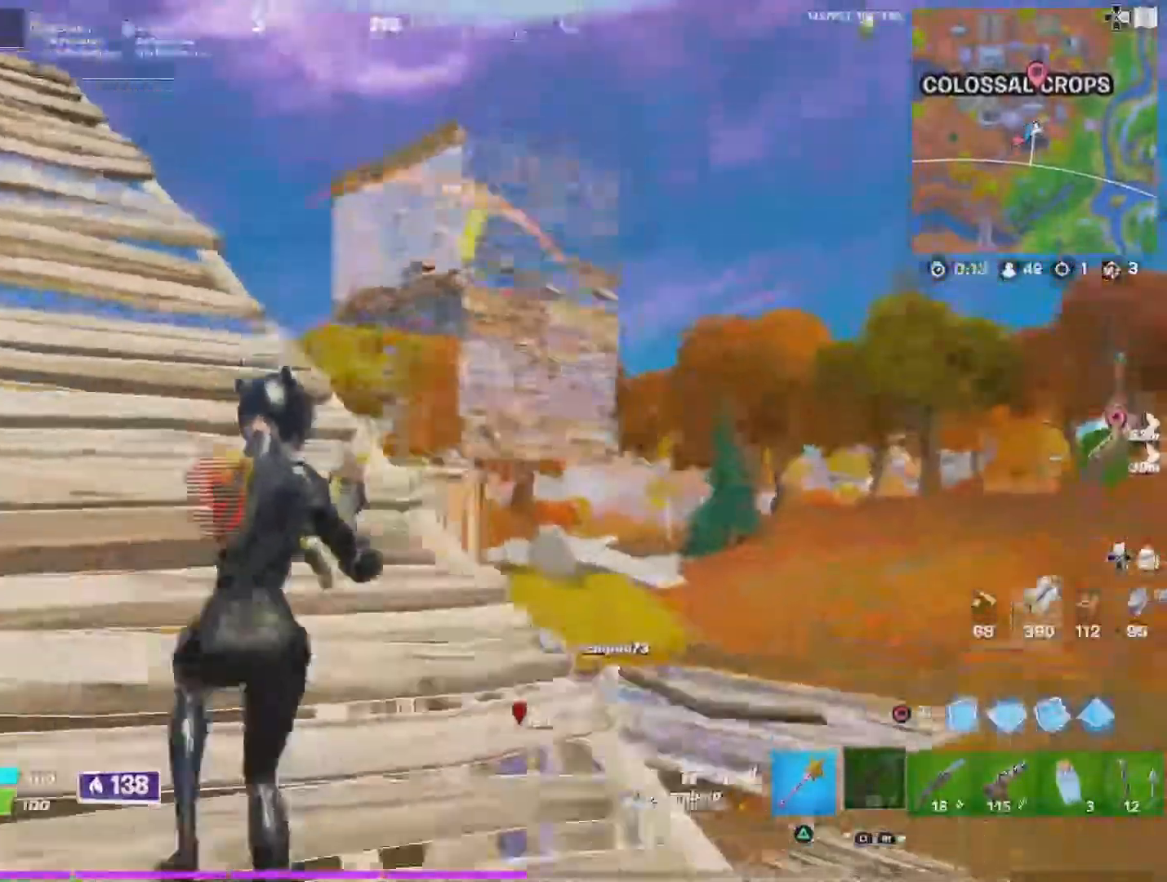
{"dt_ms": 500, "buttons": [], "left_stick": "up", "right_stick": "center", "events": [[167, "right_stick", "up"], [300, "right_stick", "center"], [334, "left_stick", "up-right"], [467, "left_stick", "up"]]}
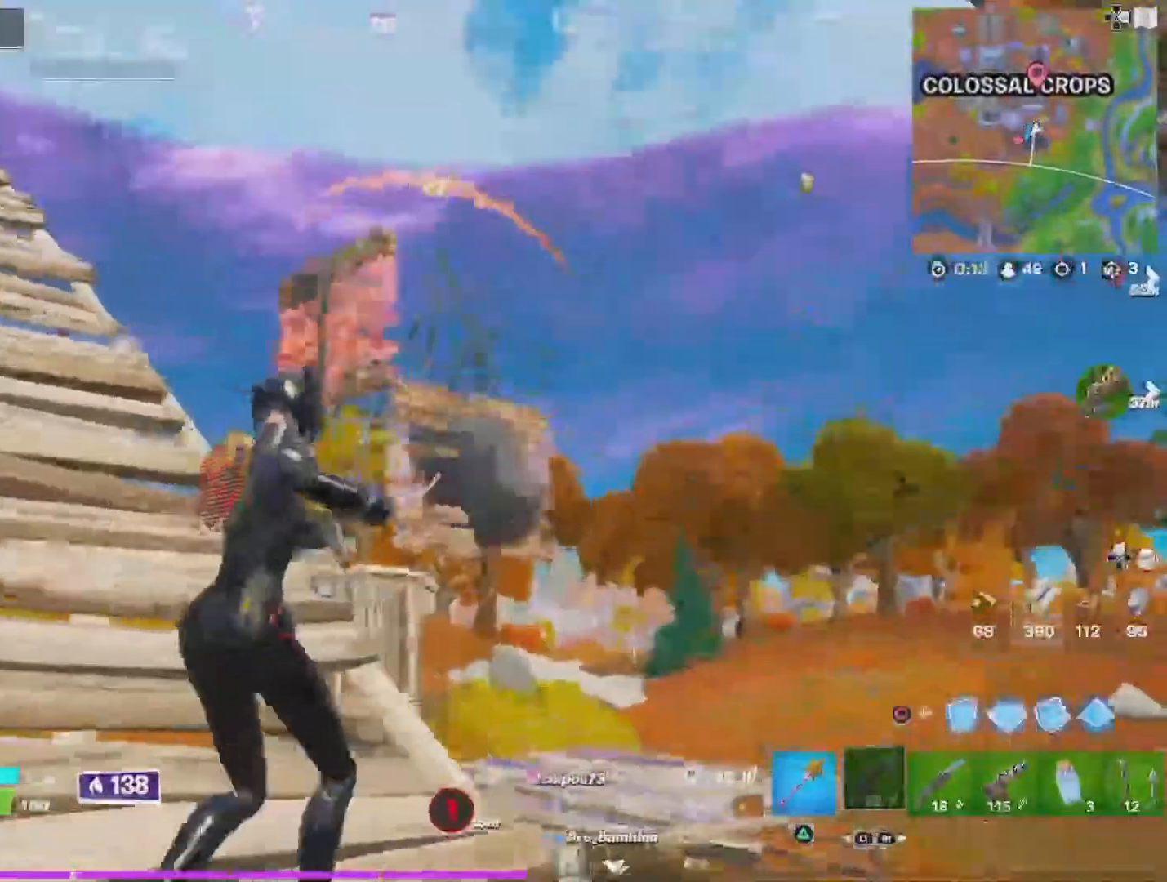
{"dt_ms": 500, "buttons": ["CROSS"], "left_stick": "up-left", "right_stick": "center", "events": [[34, "left_stick", "up-left"], [134, "left_stick", "center"], [234, "right_stick", "down"], [367, "left_stick", "up-left"], [400, "CROSS", "down"], [467, "right_stick", "center"]]}
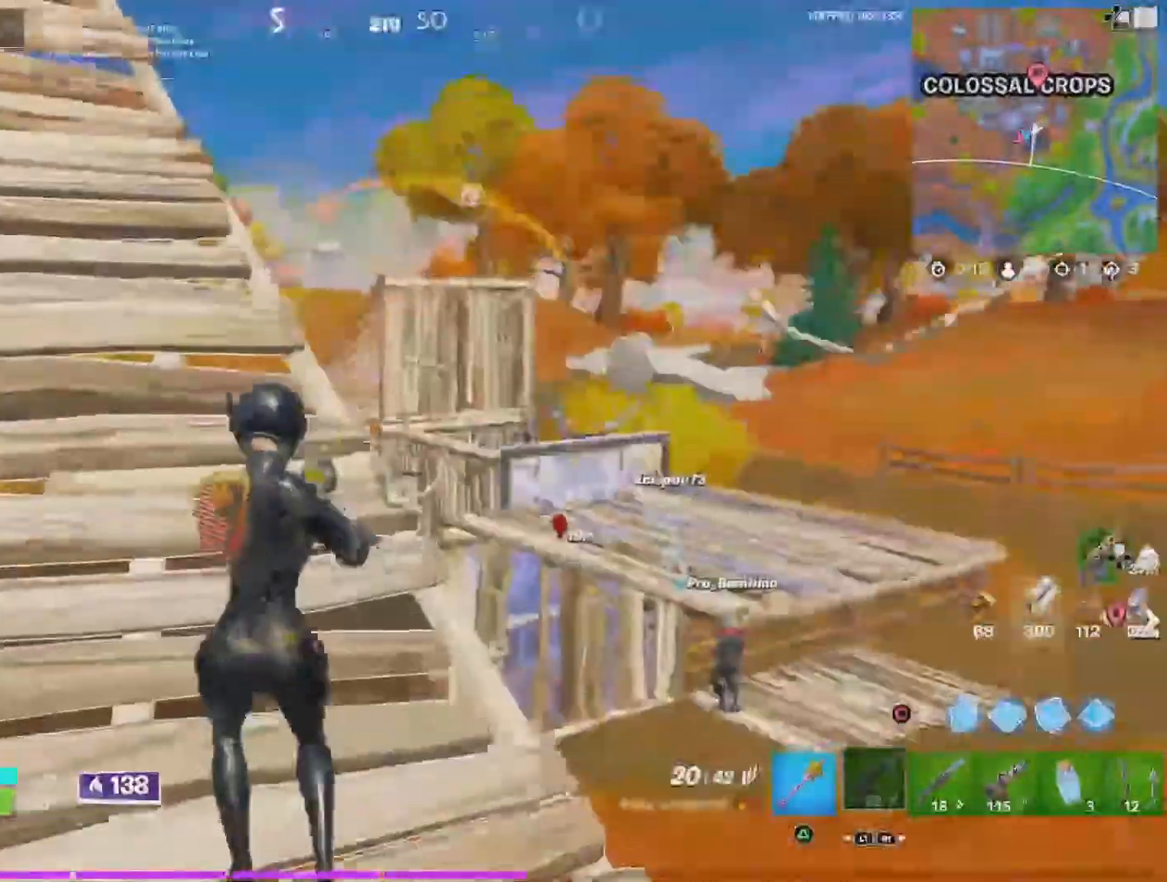
{"dt_ms": 500, "buttons": [], "left_stick": "up-left", "right_stick": "down-right", "events": [[267, "right_stick", "down"], [467, "right_stick", "down-right"], [500, "CROSS", "up"]]}
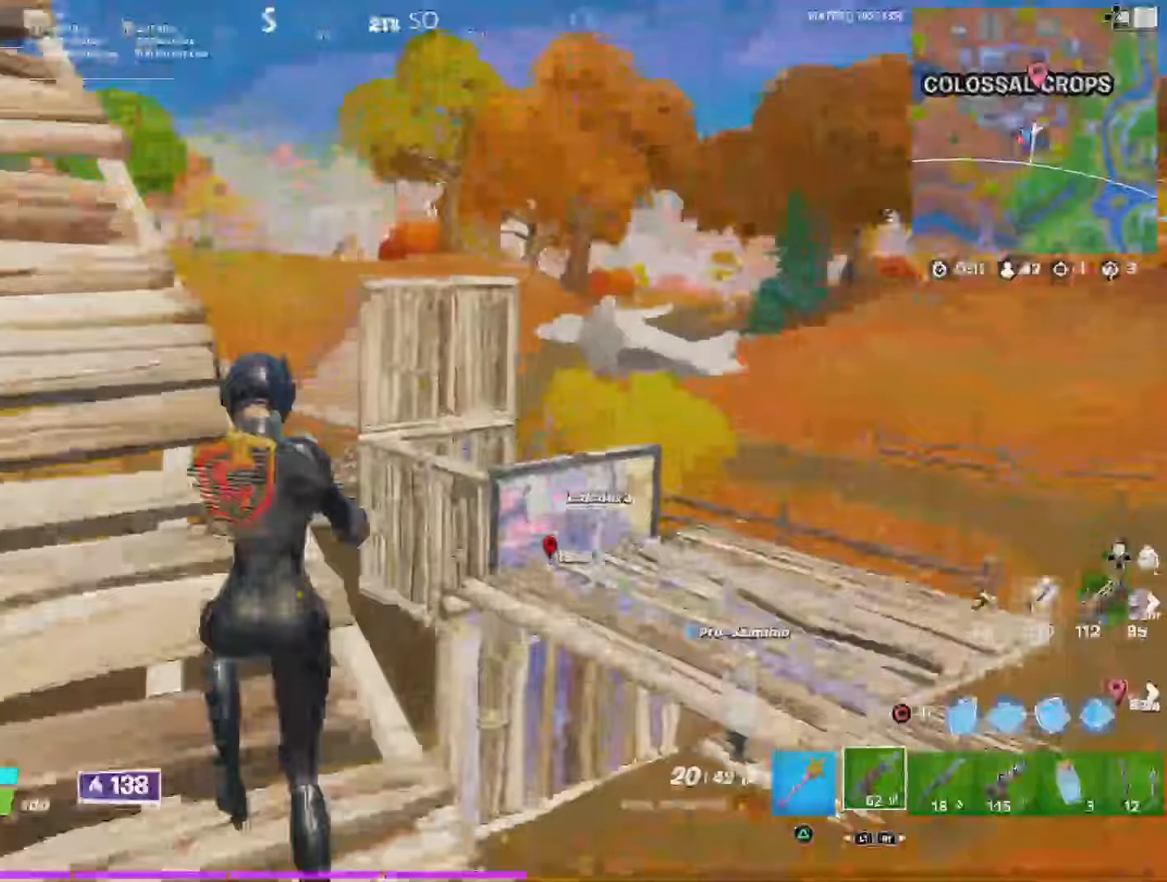
{"dt_ms": 500, "buttons": ["L2"], "left_stick": "center", "right_stick": "down", "events": [[100, "right_stick", "right"], [267, "L2", "down"], [300, "left_stick", "center"], [467, "right_stick", "down"]]}
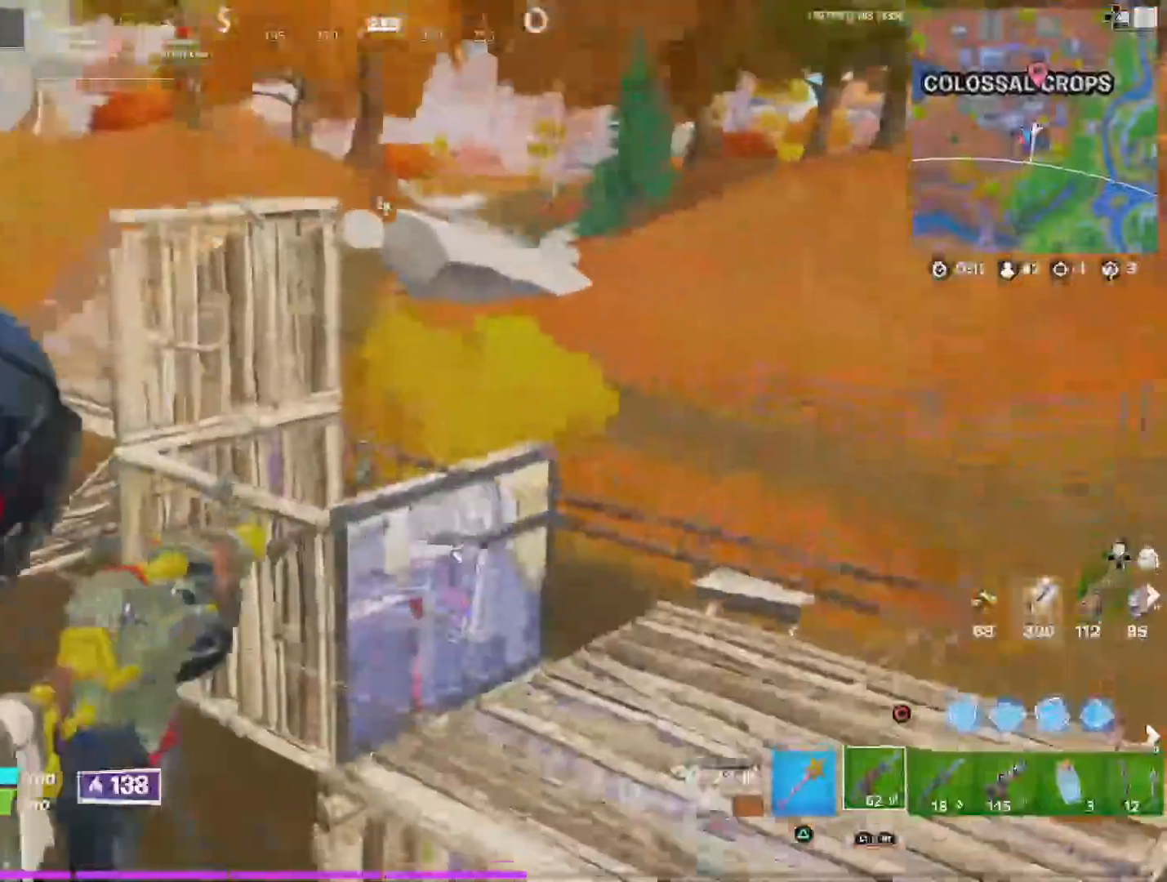
{"dt_ms": 500, "buttons": ["L2", "R2"], "left_stick": "center", "right_stick": "up", "events": [[33, "R2", "down"], [100, "right_stick", "down-left"], [267, "left_stick", "right"], [400, "left_stick", "center"], [400, "right_stick", "center"], [500, "right_stick", "up"]]}
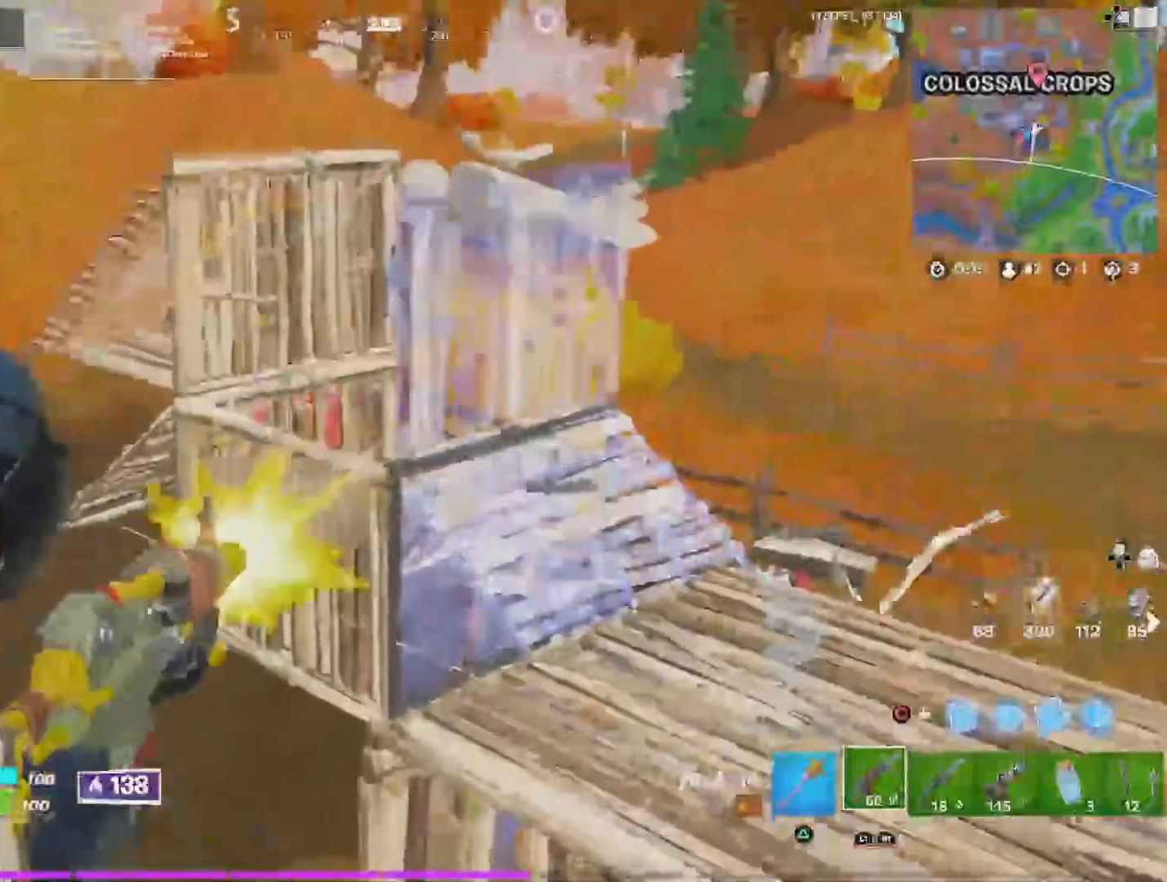
{"dt_ms": 500, "buttons": ["L2"], "left_stick": "left", "right_stick": "down", "events": [[400, "right_stick", "down"], [467, "R2", "up"], [467, "left_stick", "left"]]}
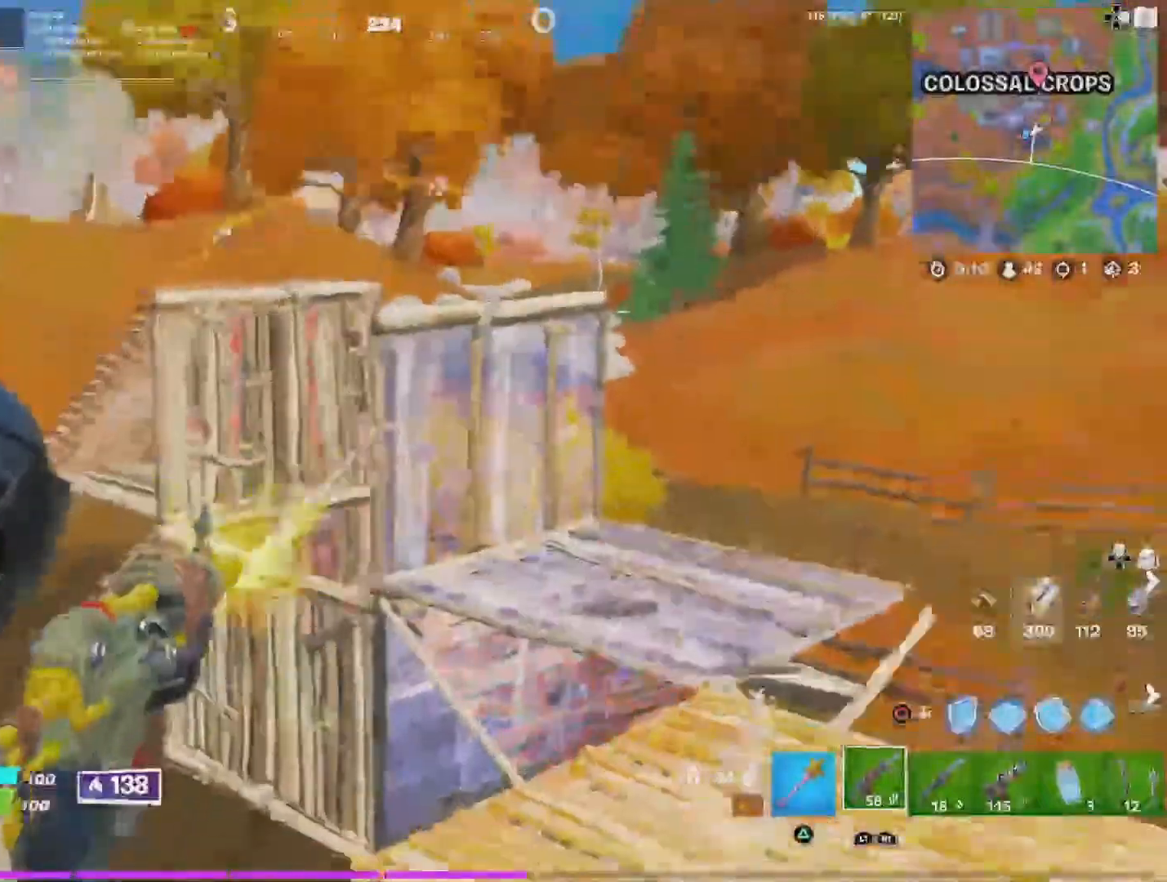
{"dt_ms": 500, "buttons": [], "left_stick": "up-left", "right_stick": "center", "events": [[33, "L2", "up"], [67, "SQUARE", "down"], [67, "right_stick", "center"], [167, "SQUARE", "up"], [200, "right_stick", "left"], [367, "right_stick", "center"], [400, "left_stick", "up-left"]]}
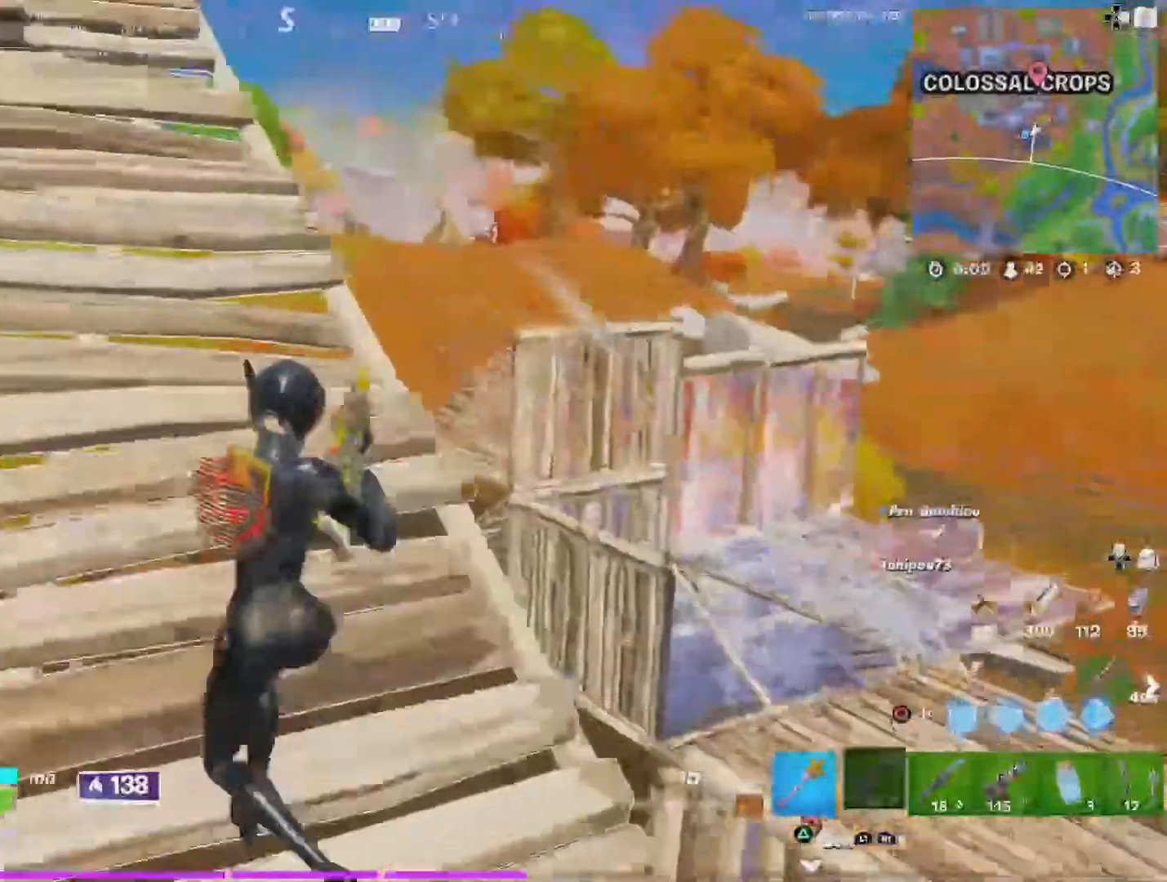
{"dt_ms": 500, "buttons": ["L1"], "left_stick": "right", "right_stick": "center", "events": [[67, "right_stick", "up"], [100, "R1", "down"], [100, "left_stick", "up"], [200, "R1", "up"], [200, "right_stick", "center"], [333, "left_stick", "center"], [400, "L1", "down"], [400, "left_stick", "right"]]}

════════════════════

WORK TO BE COMPLETED
Transcribe every entry above exactly. Omit all pictures.

OUTPUT FOR THIS TASK
{"dt_ms": 500, "buttons": [], "left_stick": "up", "right_stick": "center", "events": [[167, "right_stick", "up"], [300, "right_stick", "center"], [334, "left_stick", "up-right"], [467, "left_stick", "up"]]}
{"dt_ms": 500, "buttons": ["CROSS"], "left_stick": "up-left", "right_stick": "center", "events": [[34, "left_stick", "up-left"], [134, "left_stick", "center"], [234, "right_stick", "down"], [367, "left_stick", "up-left"], [400, "CROSS", "down"], [467, "right_stick", "center"]]}
{"dt_ms": 500, "buttons": [], "left_stick": "up-left", "right_stick": "down-right", "events": [[267, "right_stick", "down"], [467, "right_stick", "down-right"], [500, "CROSS", "up"]]}
{"dt_ms": 500, "buttons": ["L2"], "left_stick": "center", "right_stick": "down", "events": [[100, "right_stick", "right"], [267, "L2", "down"], [300, "left_stick", "center"], [467, "right_stick", "down"]]}
{"dt_ms": 500, "buttons": ["L2", "R2"], "left_stick": "center", "right_stick": "up", "events": [[33, "R2", "down"], [100, "right_stick", "down-left"], [267, "left_stick", "right"], [400, "left_stick", "center"], [400, "right_stick", "center"], [500, "right_stick", "up"]]}
{"dt_ms": 500, "buttons": ["L2"], "left_stick": "left", "right_stick": "down", "events": [[400, "right_stick", "down"], [467, "R2", "up"], [467, "left_stick", "left"]]}
{"dt_ms": 500, "buttons": [], "left_stick": "up-left", "right_stick": "center", "events": [[33, "L2", "up"], [67, "SQUARE", "down"], [67, "right_stick", "center"], [167, "SQUARE", "up"], [200, "right_stick", "left"], [367, "right_stick", "center"], [400, "left_stick", "up-left"]]}
{"dt_ms": 500, "buttons": ["L1"], "left_stick": "right", "right_stick": "center", "events": [[67, "right_stick", "up"], [100, "R1", "down"], [100, "left_stick", "up"], [200, "R1", "up"], [200, "right_stick", "center"], [333, "left_stick", "center"], [400, "L1", "down"], [400, "left_stick", "right"]]}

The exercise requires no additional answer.